Abundant and diverse wildlife help people in many ways: for example bees pollinate plants, birds and mammals disperse seeds, bats control pest populations, and both plants and animals have produced life-saving medicines and technological advances. But how could howler monkeys save people from a Yellow Fever outbreak?
A new study in the open-access journal Tropical Conservation Science explores the link between howler monkeys, mosquitoes, and humans during a recent yellow fever outbreak in the state of Rio Grande do Sul, Brazil.

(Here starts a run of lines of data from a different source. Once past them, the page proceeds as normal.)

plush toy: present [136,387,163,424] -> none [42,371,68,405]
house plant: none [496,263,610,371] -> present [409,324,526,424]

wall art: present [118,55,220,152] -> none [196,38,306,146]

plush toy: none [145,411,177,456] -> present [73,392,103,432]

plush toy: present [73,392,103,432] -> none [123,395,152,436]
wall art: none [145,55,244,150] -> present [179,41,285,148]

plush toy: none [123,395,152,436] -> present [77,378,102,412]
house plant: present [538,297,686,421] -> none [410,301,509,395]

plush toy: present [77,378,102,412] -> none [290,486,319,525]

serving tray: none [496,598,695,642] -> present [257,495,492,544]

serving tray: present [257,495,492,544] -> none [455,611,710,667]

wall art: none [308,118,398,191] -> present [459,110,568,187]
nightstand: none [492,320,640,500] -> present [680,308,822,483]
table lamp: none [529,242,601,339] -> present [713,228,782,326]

Spread by mosquitoes, yellow fever led to the deaths of 2,000 howler monkeys in the Atlantic Forest, including two separate species—the black-and-gold howler monkey (Alouatta caraya) and the brown howler monkey (Alouatta guariba clamitans)—and seven people in 2008 and 2009. However, the howler monkeys may have saved lives, according to the paper. Very sensitive to yellow fever, howler monkeys usually die after only a few days of infection. This alerts local health services to the spread of yellow fever, allowing time for human inoculation.
Adult male brown howler monkey. Photo Julio Cesar Bicca Marques. |
However, during the outbreak misinformation spread by the media led some people to blame the howler monkeys and poison them. The media both directly and indirectly linked howler monkeys to yellow fever, despite the fact howler monkeys are not responsible for the re-emergence of yellow fever in the region or its transmission: mosquitoes and humans are the most probable transmitters. In addition, killing howler monkeys is illegal, since both species are considered threatened in Brazil by deforestation, fragmentation of habitat, hunting, and the pet trade. Yet, the authors believe a significant portion of howler monkeys were not killed by disease, but by humans who put out poisoned fruits for the unsuspecting primates.
The research indicates that approximately “40% of these howler monkeys did not die of yellow fever and were likely killed by misinformed people. Considering that most cases in which people kill the monkeys are probably not reported to local health and environmental officers (this is an illegal activity in Brazil), we consider this to be a conservative estimate of both the number of monkeys that died and the proportion of animals likely killed by people,” the authors write.
In response to the unfortunate killings of howler monkeys, researcher and lead-author J. C. Bicca-Marques set up an online campaign called ‘Protect our Guardian Angels’ to inform the public of the real role howler monkeys play in a yellow fever outbreak.
They act as a “disease sentinel,” the authors explain, providing an “early warning for health authorities”. Given this “howler monkeys play a critical role in helping to avoid the re-urbanization of the disease and are essential for protecting people living in areas where the virus is circulating, but who are not or cannot get immunized,” the authors explain.
Female black-and-gold howler monkey. Photo by: Julio Cesar Bicca Marques. |
The ‘Save our Guardian Angels’ campaign was endorsed by twenty-two organizations, including educational, scientific, government, religious, and NGOs. While the media received the message, conservationists found that the information did not reach people in deep rural areas.
To avoid the problems of the last yellow fever outbreak, the paper recommends that more investment be made in yellow fever vaccines and inoculation campaigns, better protection for howler monkeys, and the eradication of microhabitat in urban areas where yellow fever-carrying mosquitoes could thrive.
“Protecting howler monkeys is not only a matter of biodiversity conservation, it is a matter of public health,” the authors conclude.
Citation: Bicca-Marques, J.C. and Freitas, D.S. 2010. The role of monkeys, mosquitoes and humans in the occurrence of a yellow fever outbreak in a fragmented landscape in south Brazil: protecting howler monkeys is a matter of public health. Tropical Conservation Science Vol. 3 (1):78-89.